Avoiding Unplanned Data Center Downtime
The Nightmare of Unplanned Downtime
An unplanned downtime is the worst nightmare for any person responsible for running a data center. A single incident of unplanned outage can have a significant impact on the business as business become more and more dependent upon datacenters to conduct their operations. The cost impact of unplanned data center outage may differ between businesses and incidents as it depends upon the size of the business, number of transactions, size of the data center, and duration of outage.
An unplanned downtime also leads to recovery costs for getting things up again and reputational loss to the business. Though an accurate assessment of outage cost may not be possible, a study conducted by Ponemon Institute pegs the average cost per outage incident at $690,204.
Causes of Data Center Downtime
The causes for downtime can vary from predictable causes like primary power outage, UPS failure, IT equipment failure, weather problems and some strange causes like a squirrel chewing up telecom wires. While the study by Ponemon institute suggests UPS malfunctioning as the leading cause of outages, another study suggests human error to be the most probable cause of unplanned downtime.
Reaction Time Matters
Whatever may be the cause of downtime, it is important to get things up and working again in the least possible time. As the duration of downtime increase, so do losses to the business. The first step in getting datacenter running again is to detect and identify the cause of down time.
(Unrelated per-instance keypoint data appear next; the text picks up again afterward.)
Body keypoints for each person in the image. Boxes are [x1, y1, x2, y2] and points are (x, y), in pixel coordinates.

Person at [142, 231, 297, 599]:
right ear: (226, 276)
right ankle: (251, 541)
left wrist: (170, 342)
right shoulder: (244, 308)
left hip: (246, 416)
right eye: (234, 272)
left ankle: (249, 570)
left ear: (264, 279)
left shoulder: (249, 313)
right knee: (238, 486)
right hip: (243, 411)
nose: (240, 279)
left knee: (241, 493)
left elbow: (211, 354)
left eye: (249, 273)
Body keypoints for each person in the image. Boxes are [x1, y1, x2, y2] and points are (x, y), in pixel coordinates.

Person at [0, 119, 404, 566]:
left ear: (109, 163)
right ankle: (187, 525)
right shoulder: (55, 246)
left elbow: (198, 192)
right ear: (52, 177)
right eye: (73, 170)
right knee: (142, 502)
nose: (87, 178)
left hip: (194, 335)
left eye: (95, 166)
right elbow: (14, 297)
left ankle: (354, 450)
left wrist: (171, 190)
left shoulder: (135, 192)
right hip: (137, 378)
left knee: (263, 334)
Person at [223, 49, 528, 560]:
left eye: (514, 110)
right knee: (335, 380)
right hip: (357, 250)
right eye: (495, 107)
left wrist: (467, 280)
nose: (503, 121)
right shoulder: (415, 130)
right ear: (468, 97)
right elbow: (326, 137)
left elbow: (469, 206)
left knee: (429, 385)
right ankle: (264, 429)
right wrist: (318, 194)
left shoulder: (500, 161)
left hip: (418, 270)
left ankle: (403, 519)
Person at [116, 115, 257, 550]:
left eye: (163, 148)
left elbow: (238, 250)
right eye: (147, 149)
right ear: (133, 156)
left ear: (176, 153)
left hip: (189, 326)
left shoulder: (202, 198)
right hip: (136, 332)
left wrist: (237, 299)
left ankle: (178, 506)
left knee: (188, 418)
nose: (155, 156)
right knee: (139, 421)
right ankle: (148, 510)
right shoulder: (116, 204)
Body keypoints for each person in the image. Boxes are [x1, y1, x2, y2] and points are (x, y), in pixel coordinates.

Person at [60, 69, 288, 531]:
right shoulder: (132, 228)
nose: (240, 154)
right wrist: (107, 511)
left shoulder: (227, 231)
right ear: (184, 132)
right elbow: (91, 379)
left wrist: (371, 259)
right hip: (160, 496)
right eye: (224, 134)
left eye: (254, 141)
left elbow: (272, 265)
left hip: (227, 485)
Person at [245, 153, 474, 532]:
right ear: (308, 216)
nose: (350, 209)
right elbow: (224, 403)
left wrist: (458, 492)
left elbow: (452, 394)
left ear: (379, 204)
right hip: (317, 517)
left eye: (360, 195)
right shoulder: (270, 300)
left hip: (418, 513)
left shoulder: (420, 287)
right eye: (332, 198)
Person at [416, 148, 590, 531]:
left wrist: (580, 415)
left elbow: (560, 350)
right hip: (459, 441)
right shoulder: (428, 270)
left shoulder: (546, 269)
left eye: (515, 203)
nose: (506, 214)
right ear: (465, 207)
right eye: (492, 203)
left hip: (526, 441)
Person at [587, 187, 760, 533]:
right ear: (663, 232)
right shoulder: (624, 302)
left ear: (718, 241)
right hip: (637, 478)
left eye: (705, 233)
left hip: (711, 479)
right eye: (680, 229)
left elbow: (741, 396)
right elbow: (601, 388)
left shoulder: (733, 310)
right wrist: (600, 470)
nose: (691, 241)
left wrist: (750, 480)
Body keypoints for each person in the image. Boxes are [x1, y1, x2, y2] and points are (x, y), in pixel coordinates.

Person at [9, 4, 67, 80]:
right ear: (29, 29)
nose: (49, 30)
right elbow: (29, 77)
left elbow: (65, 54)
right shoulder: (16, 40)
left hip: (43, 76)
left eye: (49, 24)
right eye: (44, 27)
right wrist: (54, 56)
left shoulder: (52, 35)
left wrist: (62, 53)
Whether the outage is due to power cut, a broken cable, a server failure or anything else should be identified quickly. In a survey conducted on data center managers, only 26% said they could locate the server that has been down within minutes. Since a data center has thousands of assets and any of them can go down, it is essential to have real-time access to data about the location and functioning of each asset.
Holistic Approach to Capacity Management is Key
Traditionally, data center capacity management has been a divided task between IT and Facilities teams with the IT team taking care of servers and other IT equipments, and the Facilities team taking ownership of space, power and cooling. A new approach is now emerging which considers all four components i.e. IT, space, power and cooling as means of service delivery and strives to ensure consistent service delivery by making all of them functioning properly.
With the new approach, it is easier for data center managers to plan for resources, build redundancies, and increase capacity when needed. They can easily decide whether they need to add more CPU cores, replace UPS or increase cooling in a particular section. This holistic approach, along with a real-time knowledge of functioning of assets, helps data center managers make decisions critical to avoid unplanned downtime.